**YOUR GOAL:**
Turn every line of the material below into a numbered list, leaving out blank lines.

** RECORDED INFORMATION follows **

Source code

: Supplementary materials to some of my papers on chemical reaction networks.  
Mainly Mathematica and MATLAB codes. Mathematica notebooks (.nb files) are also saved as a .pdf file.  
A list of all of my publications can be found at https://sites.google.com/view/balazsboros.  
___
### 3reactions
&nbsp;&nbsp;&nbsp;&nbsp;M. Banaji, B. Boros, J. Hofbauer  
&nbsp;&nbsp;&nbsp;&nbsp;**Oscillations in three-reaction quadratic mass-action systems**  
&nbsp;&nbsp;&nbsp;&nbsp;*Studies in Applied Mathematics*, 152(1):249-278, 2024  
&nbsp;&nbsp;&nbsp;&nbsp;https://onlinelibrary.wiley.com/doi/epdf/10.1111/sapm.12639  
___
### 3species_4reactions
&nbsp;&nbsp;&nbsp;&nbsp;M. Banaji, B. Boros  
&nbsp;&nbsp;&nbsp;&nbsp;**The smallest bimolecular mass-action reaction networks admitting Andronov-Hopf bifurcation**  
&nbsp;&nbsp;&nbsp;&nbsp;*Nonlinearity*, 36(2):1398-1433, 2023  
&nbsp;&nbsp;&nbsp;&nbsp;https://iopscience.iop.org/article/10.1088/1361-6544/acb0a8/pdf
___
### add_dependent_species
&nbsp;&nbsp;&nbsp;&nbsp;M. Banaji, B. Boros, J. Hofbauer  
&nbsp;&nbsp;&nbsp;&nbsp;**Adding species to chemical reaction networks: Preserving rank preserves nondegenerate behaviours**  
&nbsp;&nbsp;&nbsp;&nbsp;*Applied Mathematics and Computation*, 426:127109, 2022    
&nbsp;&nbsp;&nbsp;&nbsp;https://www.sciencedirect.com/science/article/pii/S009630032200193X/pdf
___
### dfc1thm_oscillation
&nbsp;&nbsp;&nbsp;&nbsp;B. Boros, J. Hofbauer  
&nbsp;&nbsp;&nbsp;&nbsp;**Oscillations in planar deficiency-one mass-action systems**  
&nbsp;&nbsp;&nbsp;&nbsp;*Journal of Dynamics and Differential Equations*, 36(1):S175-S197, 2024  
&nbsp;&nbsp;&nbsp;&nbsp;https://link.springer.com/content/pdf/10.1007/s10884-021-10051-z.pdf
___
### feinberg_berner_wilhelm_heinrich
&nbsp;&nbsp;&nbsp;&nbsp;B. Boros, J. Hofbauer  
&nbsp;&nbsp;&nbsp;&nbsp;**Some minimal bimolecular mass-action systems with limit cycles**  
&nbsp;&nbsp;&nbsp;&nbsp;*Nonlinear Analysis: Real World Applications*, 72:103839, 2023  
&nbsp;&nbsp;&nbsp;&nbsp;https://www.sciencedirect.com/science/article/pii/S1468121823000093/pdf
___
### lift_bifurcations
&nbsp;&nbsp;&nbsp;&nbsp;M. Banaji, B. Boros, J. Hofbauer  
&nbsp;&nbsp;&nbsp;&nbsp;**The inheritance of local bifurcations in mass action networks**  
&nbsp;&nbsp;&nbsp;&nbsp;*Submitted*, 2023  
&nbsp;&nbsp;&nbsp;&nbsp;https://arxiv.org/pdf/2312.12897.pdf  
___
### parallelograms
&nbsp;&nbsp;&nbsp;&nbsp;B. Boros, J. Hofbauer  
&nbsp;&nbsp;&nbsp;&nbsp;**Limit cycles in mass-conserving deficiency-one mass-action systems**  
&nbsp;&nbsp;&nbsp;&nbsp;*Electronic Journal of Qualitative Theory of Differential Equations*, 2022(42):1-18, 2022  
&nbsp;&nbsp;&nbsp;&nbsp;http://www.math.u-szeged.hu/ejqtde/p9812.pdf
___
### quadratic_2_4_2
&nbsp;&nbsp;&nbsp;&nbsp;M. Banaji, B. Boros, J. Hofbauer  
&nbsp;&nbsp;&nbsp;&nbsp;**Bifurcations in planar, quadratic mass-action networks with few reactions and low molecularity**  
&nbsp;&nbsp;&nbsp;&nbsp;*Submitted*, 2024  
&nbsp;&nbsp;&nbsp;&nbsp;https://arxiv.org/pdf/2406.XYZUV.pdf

** End of RECORDED INFORMATION **

**EXPECTED ANSWER:**
1. Source code
2. : Supplementary materials to some of my papers on chemical reaction networks.  
3. Mainly Mathematica and MATLAB codes. Mathematica notebooks (.nb files) are also saved as a .pdf file.  
4. A list of all of my publications can be found at https://sites.google.com/view/balazsboros.  
5. ___
6. ### 3reactions
7. &nbsp;&nbsp;&nbsp;&nbsp;M. Banaji, B. Boros, J. Hofbauer  
8. &nbsp;&nbsp;&nbsp;&nbsp;**Oscillations in three-reaction quadratic mass-action systems**  
9. &nbsp;&nbsp;&nbsp;&nbsp;*Studies in Applied Mathematics*, 152(1):249-278, 2024  
10. &nbsp;&nbsp;&nbsp;&nbsp;https://onlinelibrary.wiley.com/doi/epdf/10.1111/sapm.12639  
11. ___
12. ### 3species_4reactions
13. &nbsp;&nbsp;&nbsp;&nbsp;M. Banaji, B. Boros  
14. &nbsp;&nbsp;&nbsp;&nbsp;**The smallest bimolecular mass-action reaction networks admitting Andronov-Hopf bifurcation**  
15. &nbsp;&nbsp;&nbsp;&nbsp;*Nonlinearity*, 36(2):1398-1433, 2023  
16. &nbsp;&nbsp;&nbsp;&nbsp;https://iopscience.iop.org/article/10.1088/1361-6544/acb0a8/pdf
17. ___
18. ### add_dependent_species
19. &nbsp;&nbsp;&nbsp;&nbsp;M. Banaji, B. Boros, J. Hofbauer  
20. &nbsp;&nbsp;&nbsp;&nbsp;**Adding species to chemical reaction networks: Preserving rank preserves nondegenerate behaviours**  
21. &nbsp;&nbsp;&nbsp;&nbsp;*Applied Mathematics and Computation*, 426:127109, 2022    
22. &nbsp;&nbsp;&nbsp;&nbsp;https://www.sciencedirect.com/science/article/pii/S009630032200193X/pdf
23. ___
24. ### dfc1thm_oscillation
25. &nbsp;&nbsp;&nbsp;&nbsp;B. Boros, J. Hofbauer  
26. &nbsp;&nbsp;&nbsp;&nbsp;**Oscillations in planar deficiency-one mass-action systems**  
27. &nbsp;&nbsp;&nbsp;&nbsp;*Journal of Dynamics and Differential Equations*, 36(1):S175-S197, 2024  
28. &nbsp;&nbsp;&nbsp;&nbsp;https://link.springer.com/content/pdf/10.1007/s10884-021-10051-z.pdf
29. ___
30. ### feinberg_berner_wilhelm_heinrich
31. &nbsp;&nbsp;&nbsp;&nbsp;B. Boros, J. Hofbauer  
32. &nbsp;&nbsp;&nbsp;&nbsp;**Some minimal bimolecular mass-action systems with limit cycles**  
33. &nbsp;&nbsp;&nbsp;&nbsp;*Nonlinear Analysis: Real World Applications*, 72:103839, 2023  
34. &nbsp;&nbsp;&nbsp;&nbsp;https://www.sciencedirect.com/science/article/pii/S1468121823000093/pdf
35. ___
36. ### lift_bifurcations
37. &nbsp;&nbsp;&nbsp;&nbsp;M. Banaji, B. Boros, J. Hofbauer  
38. &nbsp;&nbsp;&nbsp;&nbsp;**The inheritance of local bifurcations in mass action networks**  
39. &nbsp;&nbsp;&nbsp;&nbsp;*Submitted*, 2023  
40. &nbsp;&nbsp;&nbsp;&nbsp;https://arxiv.org/pdf/2312.12897.pdf  
41. ___
42. ### parallelograms
43. &nbsp;&nbsp;&nbsp;&nbsp;B. Boros, J. Hofbauer  
44. &nbsp;&nbsp;&nbsp;&nbsp;**Limit cycles in mass-conserving deficiency-one mass-action systems**  
45. &nbsp;&nbsp;&nbsp;&nbsp;*Electronic Journal of Qualitative Theory of Differential Equations*, 2022(42):1-18, 2022  
46. &nbsp;&nbsp;&nbsp;&nbsp;http://www.math.u-szeged.hu/ejqtde/p9812.pdf
47. ___
48. ### quadratic_2_4_2
49. &nbsp;&nbsp;&nbsp;&nbsp;M. Banaji, B. Boros, J. Hofbauer  
50. &nbsp;&nbsp;&nbsp;&nbsp;**Bifurcations in planar, quadratic mass-action networks with few reactions and low molecularity**  
51. &nbsp;&nbsp;&nbsp;&nbsp;*Submitted*, 2024  
52. &nbsp;&nbsp;&nbsp;&nbsp;https://arxiv.org/pdf/2406.XYZUV.pdf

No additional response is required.